NAME STATE READ WRITE CKSUM pool4tb ONLINE 0 0 0 raidz1-0 ONLINE 0 0 0 sdb ONLINE 0 0 0 sdd ONLINE 0 0 0 raidz1-1 ONLINE 0 0 0 sde ONLINE 0 0 0 sdf ONLINE 0 0 0
Now data will be striped across both vdevs.
Installation
It has been reported that when installing zfs and it's dependencies at the same time, the kernel modules will not get created. Below are the current steps I found to work when installing ZFS.
yum -y install epel-release
Make sure the system is completely up to date.
yum -y update reboot -h
After reboot
yum -y install kernel-devel yum -y localinstall --nogpgcheck http://archive.zfsonlinux.org/epel/zfs-release.el7.noarch.rpm yum -y install spl
If everything was done right, the following command will take a while (depending on hardware)
yum -y install zfs-dkms yum -y install zfs /sbin/modprobe zfs
At this point you can create your pool. Most of the time we will be interested in a ZRAID configuration. Depending on how much parity your interested user raidz, raidz1, raidz2, or raidz3.
zpool create <name of pool> raidz <disk1> <disk2> <etc>
NOTE: By default this will create a mount point of "/<name of pool>"
To add a spare drive
zpool add <name of pool> spare <disk>
Make sure to enable automatic rebuild when a drive fails, especially when using hot spares.
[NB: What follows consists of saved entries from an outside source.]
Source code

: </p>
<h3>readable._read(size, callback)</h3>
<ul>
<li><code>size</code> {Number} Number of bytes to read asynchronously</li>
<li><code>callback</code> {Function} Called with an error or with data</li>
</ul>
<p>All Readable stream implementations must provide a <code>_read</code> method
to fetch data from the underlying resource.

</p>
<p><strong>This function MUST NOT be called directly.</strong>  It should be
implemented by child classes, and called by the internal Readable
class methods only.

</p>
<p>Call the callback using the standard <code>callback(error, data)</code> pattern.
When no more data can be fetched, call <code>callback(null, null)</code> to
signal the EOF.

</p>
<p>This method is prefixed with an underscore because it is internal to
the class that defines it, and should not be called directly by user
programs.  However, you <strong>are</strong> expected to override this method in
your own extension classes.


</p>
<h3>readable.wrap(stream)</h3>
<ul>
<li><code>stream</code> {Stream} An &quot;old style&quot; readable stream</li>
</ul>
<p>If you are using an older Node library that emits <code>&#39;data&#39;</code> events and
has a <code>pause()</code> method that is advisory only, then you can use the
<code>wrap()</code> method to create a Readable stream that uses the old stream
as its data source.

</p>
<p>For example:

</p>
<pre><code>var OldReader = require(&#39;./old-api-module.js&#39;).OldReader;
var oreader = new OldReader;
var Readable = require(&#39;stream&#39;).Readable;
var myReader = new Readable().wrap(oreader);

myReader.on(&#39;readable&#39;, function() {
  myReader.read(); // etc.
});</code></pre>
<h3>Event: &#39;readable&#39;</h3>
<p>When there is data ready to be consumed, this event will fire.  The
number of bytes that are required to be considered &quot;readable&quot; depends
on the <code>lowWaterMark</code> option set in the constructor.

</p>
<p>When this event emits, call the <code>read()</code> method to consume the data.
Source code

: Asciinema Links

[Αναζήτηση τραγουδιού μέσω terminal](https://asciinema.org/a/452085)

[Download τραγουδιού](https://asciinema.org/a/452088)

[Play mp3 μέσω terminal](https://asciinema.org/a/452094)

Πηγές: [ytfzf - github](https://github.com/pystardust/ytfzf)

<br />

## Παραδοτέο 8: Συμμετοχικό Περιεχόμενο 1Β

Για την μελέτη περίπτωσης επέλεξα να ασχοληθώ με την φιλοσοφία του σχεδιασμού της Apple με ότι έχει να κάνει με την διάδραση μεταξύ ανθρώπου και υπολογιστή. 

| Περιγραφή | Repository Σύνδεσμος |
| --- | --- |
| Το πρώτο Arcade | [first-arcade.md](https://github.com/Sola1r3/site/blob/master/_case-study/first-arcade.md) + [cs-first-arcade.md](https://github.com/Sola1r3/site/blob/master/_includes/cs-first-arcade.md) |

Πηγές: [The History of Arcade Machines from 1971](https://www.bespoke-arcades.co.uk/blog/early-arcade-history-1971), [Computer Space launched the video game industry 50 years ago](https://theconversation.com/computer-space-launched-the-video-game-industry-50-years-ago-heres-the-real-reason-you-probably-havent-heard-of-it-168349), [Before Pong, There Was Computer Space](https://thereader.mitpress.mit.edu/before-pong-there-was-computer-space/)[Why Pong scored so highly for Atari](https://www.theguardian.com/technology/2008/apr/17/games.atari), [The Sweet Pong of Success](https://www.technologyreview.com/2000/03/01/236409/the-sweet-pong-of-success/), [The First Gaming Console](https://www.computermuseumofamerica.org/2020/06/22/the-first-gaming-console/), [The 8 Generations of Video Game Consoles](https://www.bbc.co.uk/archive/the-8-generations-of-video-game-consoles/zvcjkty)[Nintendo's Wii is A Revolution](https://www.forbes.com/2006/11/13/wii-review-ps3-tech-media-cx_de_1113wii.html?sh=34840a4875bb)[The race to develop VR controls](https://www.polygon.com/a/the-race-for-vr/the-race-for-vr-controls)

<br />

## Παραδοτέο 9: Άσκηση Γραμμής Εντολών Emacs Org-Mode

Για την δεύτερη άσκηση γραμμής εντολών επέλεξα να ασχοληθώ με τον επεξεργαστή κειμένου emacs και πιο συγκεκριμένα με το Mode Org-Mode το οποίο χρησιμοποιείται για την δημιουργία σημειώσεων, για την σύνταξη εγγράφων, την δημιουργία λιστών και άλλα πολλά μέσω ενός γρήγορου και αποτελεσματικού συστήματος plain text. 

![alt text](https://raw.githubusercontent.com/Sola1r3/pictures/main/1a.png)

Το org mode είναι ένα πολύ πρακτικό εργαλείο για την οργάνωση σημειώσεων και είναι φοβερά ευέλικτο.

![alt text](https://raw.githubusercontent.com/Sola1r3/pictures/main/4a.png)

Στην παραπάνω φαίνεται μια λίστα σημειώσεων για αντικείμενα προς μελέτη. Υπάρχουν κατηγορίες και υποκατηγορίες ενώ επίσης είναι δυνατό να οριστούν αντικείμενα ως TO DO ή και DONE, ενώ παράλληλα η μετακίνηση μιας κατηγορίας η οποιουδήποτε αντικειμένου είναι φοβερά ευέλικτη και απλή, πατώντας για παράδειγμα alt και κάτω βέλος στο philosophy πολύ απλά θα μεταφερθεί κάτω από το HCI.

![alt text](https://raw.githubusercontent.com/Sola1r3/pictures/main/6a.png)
zpool autoreplace=on <name of pool>
Create ZFS Volumes
zfs create <name of pool>/<Volume Name> zfs set mountpoint=<mount point>
Example:
zfs create pool4tb/archive mkdir /archive zfs set mountpoint=/archive pool4tb/archive
Additional Options
To enable compression
zfs set compression=lz4 <name of pool>
To increase the number of copies of a file on a dataset
zfs set copies=<1,2,3>
To have the pool auto-expand
zpool set autoexpand=on <name of pool>
- Encryption
http://www.makethenmakeinstall.com/2014/10/zfs-on-linux-with-luks-encrypted-disks/
EXAMPLE
1x2TB HDD sdb 4x1TB HDDs sdc sdd sde sdf Using the above drives it is possible to create a variety of deployments. In this example we will create a RAID5 like configuration that spans across three 2TB devices. We start by creating a pools and adding the drives. [root@nas ~]# zpool create -f set1 raidz /dev/sdc /dev/sdd [root@nas ~]# zpool create -f set2 raidz /dev/sde /dev/sdf [root@nas ~]# zpool status pool: set1 state: ONLINE scan: none requested config: NAME STATE READ WRITE CKSUM set1 ONLINE 0 0 0 raidz1-0 ONLINE 0 0 0 sdc ONLINE 0 0 0 sdd ONLINE 0 0 0 errors: No known data errors pool: set2 state: ONLINE scan: none requested config: NAME STATE READ WRITE CKSUM set2 ONLINE 0 0 0 raidz1-0 ONLINE 0 0 0 sde ONLINE 0 0 0 sdf ONLINE 0 0 0 errors: No known data errors [root@nas ~]# zfs create -V 1.50T set1/vdev1 [root@nas ~]# zfs create -V 1.50T set2/vdev1 [root@nas ~]# zfs list NAME USED AVAIL REFER MOUNTPOINT set1 1.55T 214G 57.5K /set1 set1/vdev1 1.55T 1.76T 36K - set2 1.55T 214G 57.5K /set2 set2/vdev2 1.55T 1.76T 36K - [root@nas ~]# ls /dev/ <condensed output> zd0 zd16 [root@nas ~]# zpool create -f data raidz1 /dev/sdb /dev/zd0 /dev/zd16 [root@nas ~]# zpool list NAME SIZE ALLOC FREE EXPANDSZ FRAG CAP DEDUP HEALTH ALTROOT data 4.47T 896K 4.47T - 0% 0% 1.00x ONLINE - set1 1.81T 742K 1.81T - 0% 0% 1.00x ONLINE - set2 1.81T 429K 1.81T - 0% 0% 1.00x ONLINE - [root@nas ~]# df -lh Filesystem Size Used Avail Use% Mounted on /dev/sda3 33G 1.6G 32G 5% / devtmpfs 3.8G 0 3.8G 0% /dev tmpfs 3.8G 0 3.8G 0% /dev/shm tmpfs 3.8G 8.5M 3.8G 1% /run tmpfs 3.8G 0 3.8G 0% /sys/fs/cgroup /dev/sda1 497M 200M 298M 41% /boot tmpfs 775M 0 775M 0% /run/user/0 set1 214G 128K 214G 1% /set1 set2 214G 128K 214G 1% /set2 data 2.9T 256K 2.9T 1% /data
As you can see there is a LOT of wasted space using this method. Where we should have ~4TB of usable space we end with ~3TB. This was only an example, the better option is to create multiple independent data sets.